SPAR was run for the case where the main feed pumps fail to run. The change in frequency on an annualized basis was 2.3E-5/year. Sequences Tran56-05,Tran 56-04,Tran 10, and SLOCA 13 concern the cases where HPCI or RCIC are available, so MSIV isolation is not expected, and feedwater should be recoverable. If the importance for these sequences is subtracted from the total, then 10% is added back in for the sequences in which recovery fails, the required adjustment should have been accomplished. When these contributions are subtracted from the delta:
8.2E-7 - .9[(cdp for sequences)-(ccdp for sequences)]=
8.2E-7 - .9*(5.4E-8+5.3E-8+1.9E-8+9.1E-9) = 8.2E-7 - 1.3E-7 6.9E-7/year Enclosure
Delta CDF for Exposure Time 245 days had elapsed 6.9E-7/year * 245 / 365 = 4.6E-7/year The contribution due to external events and fires is not considered to impact the calculation by much, since the delta is dominated by TRAN, which has a relatively high initiating event frequency. Any increase in frequency due to these other infrequently occurring contributors would have minimal impact. Most external weather or grid related initiators result in loss of feedwater anyway.

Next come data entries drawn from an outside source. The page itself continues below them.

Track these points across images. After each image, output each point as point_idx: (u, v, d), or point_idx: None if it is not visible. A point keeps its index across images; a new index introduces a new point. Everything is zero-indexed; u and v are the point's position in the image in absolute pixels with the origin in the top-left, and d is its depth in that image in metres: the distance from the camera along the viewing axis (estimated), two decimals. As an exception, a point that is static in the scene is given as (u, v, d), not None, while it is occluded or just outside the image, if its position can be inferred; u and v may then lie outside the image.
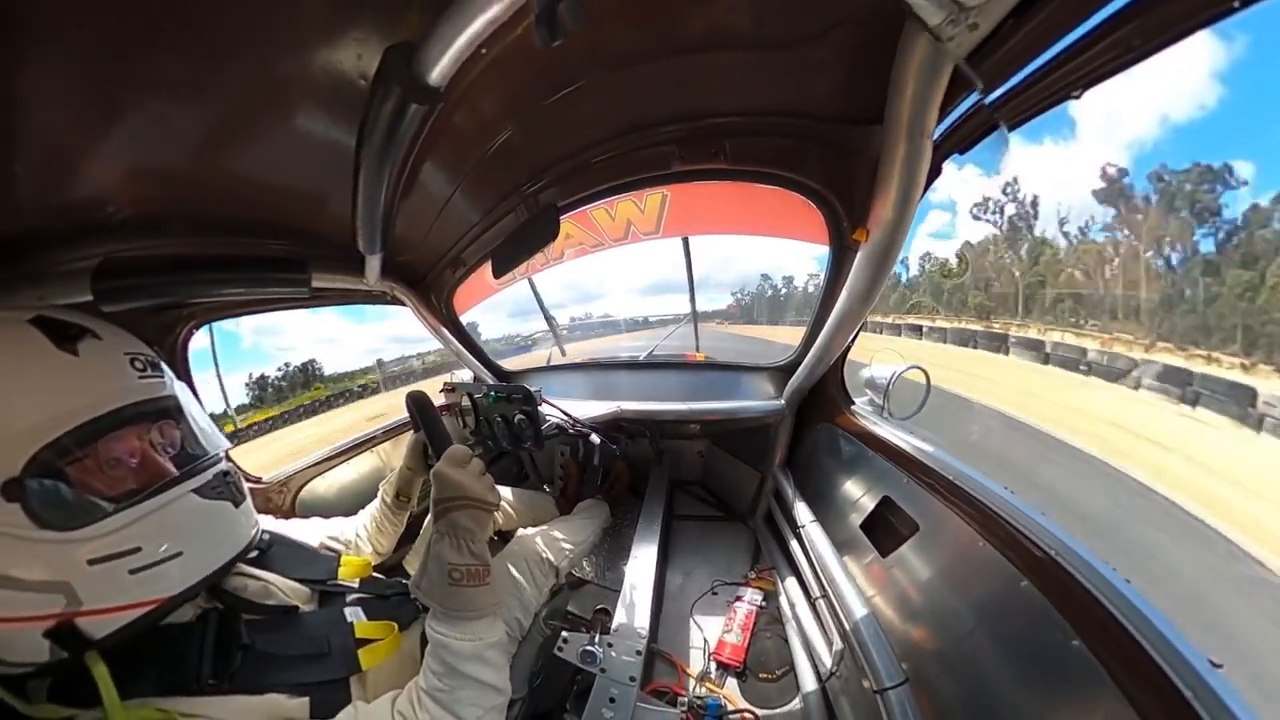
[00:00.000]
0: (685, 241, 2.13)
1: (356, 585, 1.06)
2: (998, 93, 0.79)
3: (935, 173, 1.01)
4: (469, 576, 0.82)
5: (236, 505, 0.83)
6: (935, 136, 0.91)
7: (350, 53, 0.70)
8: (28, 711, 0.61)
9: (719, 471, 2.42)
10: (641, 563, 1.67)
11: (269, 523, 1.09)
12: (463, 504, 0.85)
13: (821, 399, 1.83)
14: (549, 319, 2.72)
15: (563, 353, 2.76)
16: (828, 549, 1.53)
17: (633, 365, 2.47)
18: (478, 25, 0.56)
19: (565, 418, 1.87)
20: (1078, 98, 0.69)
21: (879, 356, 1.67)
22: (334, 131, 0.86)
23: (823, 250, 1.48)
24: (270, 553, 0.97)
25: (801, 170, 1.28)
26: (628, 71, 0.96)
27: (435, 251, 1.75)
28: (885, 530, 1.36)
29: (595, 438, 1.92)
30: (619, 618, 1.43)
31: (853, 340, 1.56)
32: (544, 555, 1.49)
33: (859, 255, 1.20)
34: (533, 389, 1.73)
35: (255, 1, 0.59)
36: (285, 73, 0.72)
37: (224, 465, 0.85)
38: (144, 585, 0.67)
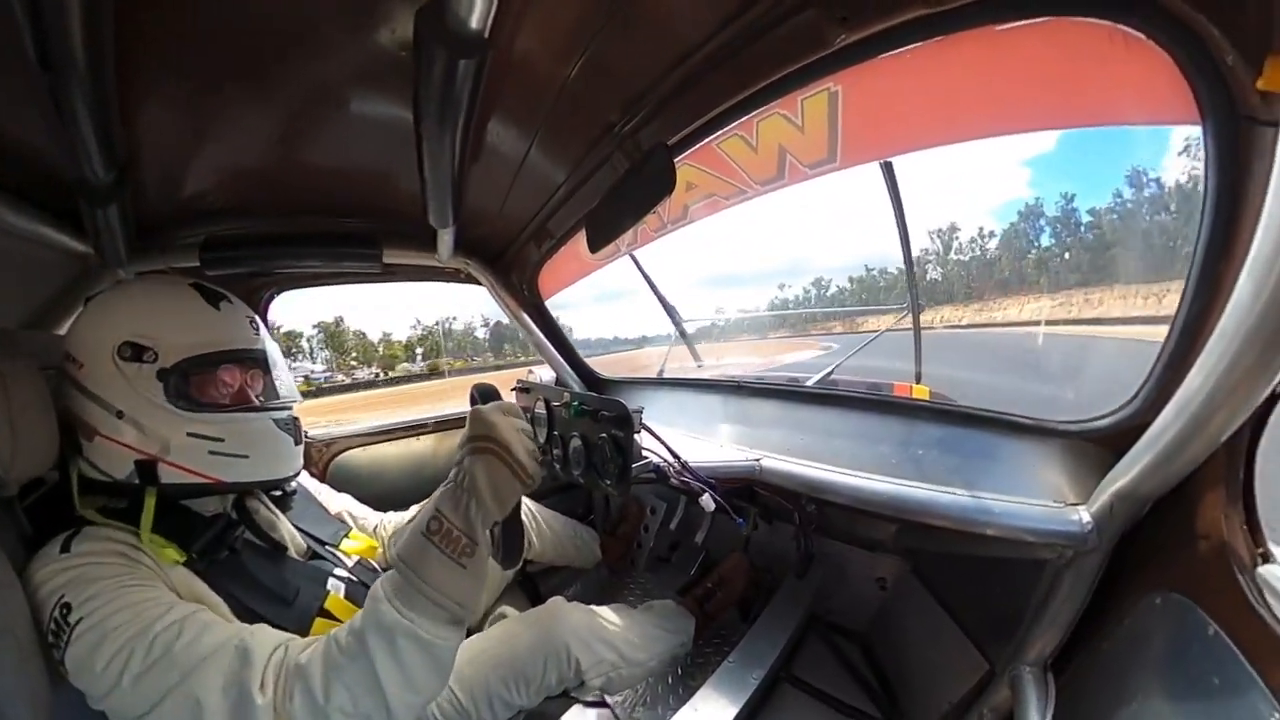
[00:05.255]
0: (887, 168, 1.13)
1: (351, 563, 1.12)
2: None
3: None
4: (446, 540, 0.72)
5: (296, 443, 1.03)
6: None
7: (383, 29, 0.73)
8: (80, 507, 0.83)
9: (905, 629, 1.31)
10: None
11: (305, 479, 1.21)
12: (488, 448, 0.76)
13: (1177, 527, 0.69)
14: (668, 308, 1.97)
15: (696, 360, 1.99)
16: None
17: (792, 393, 1.55)
18: None
19: (671, 458, 1.25)
20: None
21: None
22: (389, 108, 0.92)
23: None
24: (291, 500, 1.12)
25: None
26: None
27: (515, 223, 1.53)
28: None
29: (709, 500, 1.24)
30: None
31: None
32: (571, 655, 1.13)
33: None
34: (633, 409, 1.19)
35: (286, 15, 0.69)
36: (330, 67, 0.82)
37: (295, 412, 1.04)
38: (212, 465, 0.90)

The utilitys calculation results in a value of about 7E-7 for the conditions duration, which would roughly correspond to the SPAR result.
LERF - Brunswick has a concrete backing on its Drywell and wetwell liner. The assumptions of IMC0609, Appendix H do not apply. New LERF guidelines were developed for Brunswicks configuration, which reduce the LERF contribution for low and high pressure Non-ATWS sequences. The Non-ATWS contributions were reduced to a value where the CDF threshold dominates the LERF threshold. For risk, ATWS sequences are valued using the Appendix H assumptions. Sequences Tran58-09 are ATWS sequences. The LERF multiplier would be .3. 7E-8 * .3 = 2.1E-8 The other dominant sequence is a SLOCA sequence which would result in low pressure at vessel melt through, so its contribution would be negligible due to the concrete backing. LERF is GREEN.
V. Conclusions/Recommendations - Risk increase over the base case was < 1E-6. The issue is GREEN, primarily due to the duration, and the consideration that some trips resulting in a loss of feedwater are recoverable.